The letter did not astonish him but it made him very uncomfortable. He was a person of amiable disposition and he felt that it would be unkind to wholly neglect so pitiful and just an appeal. Yet to address the owner of Harrenden House and Vale Royal, on such a subject was an extremely unpleasant task, one which he was not disposed for a moment to accept. To tell Solomon in all his glory that he had kept a drink and play saloon, and cheated about a placer-claim, demanded a degree of audacity which is not required by governments from those excellent public servants who sit in consular offices and in chancelleries to indite reports which are to be pigeon-holed unread, and throw oil on the troubled waters of international commerce.
He had no doubt whatever that the statements of the letter were true; he remembered having heard it said by some members of Congress in Washington a score of years before that the Penamunic Tin Mine had been obtained by Massarene through a chance more fortunate than honest, and nothing which anyone could have told him of the past of Blasted Blizzard would have ever found him incredulous. He knew too well on what foundations the fortunes of such men are built.

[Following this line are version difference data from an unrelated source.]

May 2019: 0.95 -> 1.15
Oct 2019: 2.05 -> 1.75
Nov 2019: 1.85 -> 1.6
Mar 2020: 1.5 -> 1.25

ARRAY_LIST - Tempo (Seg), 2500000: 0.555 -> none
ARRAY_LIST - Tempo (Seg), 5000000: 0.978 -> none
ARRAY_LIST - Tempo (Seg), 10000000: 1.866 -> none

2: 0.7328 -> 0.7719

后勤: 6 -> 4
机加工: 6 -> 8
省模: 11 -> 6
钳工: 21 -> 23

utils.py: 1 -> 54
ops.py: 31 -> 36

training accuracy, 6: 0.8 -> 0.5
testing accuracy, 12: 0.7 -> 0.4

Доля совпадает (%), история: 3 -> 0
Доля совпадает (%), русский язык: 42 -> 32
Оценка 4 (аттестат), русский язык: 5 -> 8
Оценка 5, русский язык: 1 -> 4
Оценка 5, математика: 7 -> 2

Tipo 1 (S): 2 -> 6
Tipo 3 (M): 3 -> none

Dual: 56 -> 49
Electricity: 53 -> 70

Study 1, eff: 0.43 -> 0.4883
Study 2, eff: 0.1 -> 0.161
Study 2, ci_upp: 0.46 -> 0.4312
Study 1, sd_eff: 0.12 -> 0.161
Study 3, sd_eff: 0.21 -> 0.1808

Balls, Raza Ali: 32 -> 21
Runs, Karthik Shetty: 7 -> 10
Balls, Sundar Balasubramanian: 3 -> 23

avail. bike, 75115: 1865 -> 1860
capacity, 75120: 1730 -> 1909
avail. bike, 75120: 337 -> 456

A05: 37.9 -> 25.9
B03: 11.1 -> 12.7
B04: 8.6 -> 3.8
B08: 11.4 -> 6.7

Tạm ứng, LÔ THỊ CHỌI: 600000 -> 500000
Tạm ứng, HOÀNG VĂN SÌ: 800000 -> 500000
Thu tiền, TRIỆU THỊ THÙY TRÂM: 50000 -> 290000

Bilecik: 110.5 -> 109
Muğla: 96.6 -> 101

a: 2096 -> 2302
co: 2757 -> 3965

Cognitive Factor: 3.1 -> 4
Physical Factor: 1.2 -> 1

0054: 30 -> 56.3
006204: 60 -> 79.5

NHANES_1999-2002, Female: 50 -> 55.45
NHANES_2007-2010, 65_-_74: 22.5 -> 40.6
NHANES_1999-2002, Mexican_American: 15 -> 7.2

“This is very dreadful,” he said to the Vice-Consul, when the latter had read the letter. “But you see the man is a native of Haddington. I cannot admit that he should apply to us. We are clearly only here to assist American subjects. If it were a matter of a kind on which I could approach Mr. Massarene as amicus curiæ, I would do so. But on such a matter as this it would be impossible to speak to him without offence. Will you be so good as to write to the man Mathers, and tell him that our office is not the channel through which his friend—er—what is his name?—Robert Airley, can apply; tell him he should address the English Consul-General in New York.”
“Poor devils!” said the Vice-Consul, who knew well what is meant by the dreary and interminable labyrinth of official assistance and interference.
“You know Massarene very well,” he ventured to add. “Couldn’t you suggest to him——”
“Certainly not,” said his chief decidedly. “Massarene is an English subject. So is Robert Airley. So is George Mathers. We have nothing to do with any of them. They have never been naturalized. The application is entirely irregular. Return the letter and tell them to address the English Consul-General at New York.”
The Vice-Consul did so; and in due time a similar letter was sent to the English Consul-General at New York by George Mathers, who added to it that the wife of Robert Airley had died a week earlier of pneumonia brought on by want of food.
The English Consul-General returned the letter addressed to him, and informed the writer that he could not interfere between employer and employed, or in any private quarrel at any time; the matter was not within his competence.
Then the Suffolk man, who worked in the engine-house and cleaned railway lamps, wrote direct to William Massarene, London. This address was of course sufficient. The letter found its way in due course to Harrenden House and arrived there a week after the opening of Parliament, amongst many coroneted envelopes, appeals for subscriptions, and political pamphlets. It was candid, simple, ingenuous, but it was certainly not politic, and was extremely impolite. It began abruptly:—
“William Massarene, Sir—Blasted Blizzard, as we used to call yer—you’ll remember Robert Airley, though they say you figger as a swell now in Lonnon town. We’ve wrote to Consuls and They won’t do nought, so I write this for Robert to you. You bought Robert’s claim; you knew ’twas tin, yet ye niver giv ’im nought but thetty dollars. Robert has workd on yer Line twenty year if One, an’ ’e can work no More. ’Is wife she ded last Month, ’cos she were out o’ food, an’ ’is Son be ded too—rin over on yer Line. Ye’re Bound to give ’im enuff to kip ’is life in him. Not to speak o’ the placer-claim as ye took and found yer mine in it. Robert’s a ole servant on the Line, an’ ye be bound to kip life in ’im. Ye was allus close-fisted an’ main ’ard, and a Blackgud in all ways, but they ses as ’ow ye be a swell now, an’ it won’t Become ye to let a ole servant starve as was allus God-fearin’ an’ law-abidin’, an’ ’ave workt as ’ard as a ’oss, an’ never brott the tin claim agen ye, tho’ ye cheated so bad.”